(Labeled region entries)
★ ★ ★ ★
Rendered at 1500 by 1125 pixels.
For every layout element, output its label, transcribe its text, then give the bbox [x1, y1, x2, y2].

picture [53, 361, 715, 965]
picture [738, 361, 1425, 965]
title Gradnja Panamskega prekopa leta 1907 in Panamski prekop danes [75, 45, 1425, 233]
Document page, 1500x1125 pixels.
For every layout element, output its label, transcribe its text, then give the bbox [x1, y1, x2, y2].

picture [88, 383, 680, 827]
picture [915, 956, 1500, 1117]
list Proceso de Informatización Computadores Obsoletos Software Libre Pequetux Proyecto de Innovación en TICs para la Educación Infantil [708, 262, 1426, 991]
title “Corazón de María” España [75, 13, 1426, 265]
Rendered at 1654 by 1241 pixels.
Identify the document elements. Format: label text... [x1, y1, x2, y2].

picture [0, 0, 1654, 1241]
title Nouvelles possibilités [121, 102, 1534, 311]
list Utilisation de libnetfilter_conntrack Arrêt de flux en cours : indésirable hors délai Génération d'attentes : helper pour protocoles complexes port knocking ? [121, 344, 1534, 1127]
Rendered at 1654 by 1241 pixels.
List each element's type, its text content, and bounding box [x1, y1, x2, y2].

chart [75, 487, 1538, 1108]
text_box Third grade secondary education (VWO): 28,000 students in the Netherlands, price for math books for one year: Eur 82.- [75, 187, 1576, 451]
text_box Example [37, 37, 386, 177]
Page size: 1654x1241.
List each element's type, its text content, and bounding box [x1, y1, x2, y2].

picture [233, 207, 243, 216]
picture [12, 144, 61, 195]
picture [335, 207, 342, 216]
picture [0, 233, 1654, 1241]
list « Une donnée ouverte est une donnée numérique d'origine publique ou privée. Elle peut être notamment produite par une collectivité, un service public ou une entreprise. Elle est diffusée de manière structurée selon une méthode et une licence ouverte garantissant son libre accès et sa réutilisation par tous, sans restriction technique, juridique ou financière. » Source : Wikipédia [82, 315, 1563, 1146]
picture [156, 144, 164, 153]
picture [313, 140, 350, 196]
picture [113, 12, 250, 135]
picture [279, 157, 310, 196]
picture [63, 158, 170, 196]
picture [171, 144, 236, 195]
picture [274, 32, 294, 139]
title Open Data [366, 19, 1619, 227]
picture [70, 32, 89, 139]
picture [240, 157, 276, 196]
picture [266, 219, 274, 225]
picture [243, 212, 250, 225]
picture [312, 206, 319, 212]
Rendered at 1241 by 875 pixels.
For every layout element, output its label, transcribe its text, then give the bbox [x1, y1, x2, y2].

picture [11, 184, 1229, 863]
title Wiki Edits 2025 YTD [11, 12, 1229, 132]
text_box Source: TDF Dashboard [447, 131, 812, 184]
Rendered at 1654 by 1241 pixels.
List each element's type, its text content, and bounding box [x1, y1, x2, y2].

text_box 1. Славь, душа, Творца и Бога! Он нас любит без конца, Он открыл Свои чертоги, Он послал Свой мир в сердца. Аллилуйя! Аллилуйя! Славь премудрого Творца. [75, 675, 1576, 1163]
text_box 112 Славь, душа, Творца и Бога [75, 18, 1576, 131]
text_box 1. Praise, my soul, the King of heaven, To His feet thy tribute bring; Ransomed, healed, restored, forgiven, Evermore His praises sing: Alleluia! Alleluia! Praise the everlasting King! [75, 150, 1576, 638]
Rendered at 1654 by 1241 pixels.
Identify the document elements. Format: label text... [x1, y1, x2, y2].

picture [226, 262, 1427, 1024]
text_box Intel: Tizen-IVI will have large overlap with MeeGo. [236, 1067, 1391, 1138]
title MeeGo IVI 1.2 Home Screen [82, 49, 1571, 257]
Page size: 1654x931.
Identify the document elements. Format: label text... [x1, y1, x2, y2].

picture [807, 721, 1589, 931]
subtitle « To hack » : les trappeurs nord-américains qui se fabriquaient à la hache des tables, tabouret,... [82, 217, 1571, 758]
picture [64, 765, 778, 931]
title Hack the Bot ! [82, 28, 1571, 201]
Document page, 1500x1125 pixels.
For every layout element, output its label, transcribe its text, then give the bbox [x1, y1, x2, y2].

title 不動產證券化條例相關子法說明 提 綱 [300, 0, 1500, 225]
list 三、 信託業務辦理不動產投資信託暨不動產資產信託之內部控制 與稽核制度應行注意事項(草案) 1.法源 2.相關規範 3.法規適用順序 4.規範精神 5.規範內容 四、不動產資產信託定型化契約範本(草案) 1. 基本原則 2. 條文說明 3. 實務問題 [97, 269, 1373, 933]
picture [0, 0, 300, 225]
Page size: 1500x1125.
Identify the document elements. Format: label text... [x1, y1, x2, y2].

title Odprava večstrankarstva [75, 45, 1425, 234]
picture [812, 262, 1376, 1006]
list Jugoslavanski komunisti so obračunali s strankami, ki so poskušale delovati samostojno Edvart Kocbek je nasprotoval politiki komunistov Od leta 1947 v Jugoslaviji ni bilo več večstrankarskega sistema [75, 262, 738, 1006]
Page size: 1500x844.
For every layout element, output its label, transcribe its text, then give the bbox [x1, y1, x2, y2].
★ ★ ★ ★
#### [WHAT YOU ARE ASKED TO DO]
Please return the records from their first line up to and including the line that contains "13, 1426, 265]", unchanged.

#### [TASK ANSWER]
Rendered at 1500 by 1125 pixels.
For every layout element, output its label, transcribe its text, then give the bbox [x1, y1, x2, y2].

picture [53, 361, 715, 965]
picture [738, 361, 1425, 965]
title Gradnja Panamskega prekopa leta 1907 in Panamski prekop danes [75, 45, 1425, 233]
Document page, 1500x1125 pixels.
For every layout element, output its label, transcribe its text, then give the bbox [x1, y1, x2, y2].

picture [88, 383, 680, 827]
picture [915, 956, 1500, 1117]
list Proceso de Informatización Computadores Obsoletos Software Libre Pequetux Proyecto de Innovación en TICs para la Educación Infantil [708, 262, 1426, 991]
title “Corazón de María” España [75, 13, 1426, 265]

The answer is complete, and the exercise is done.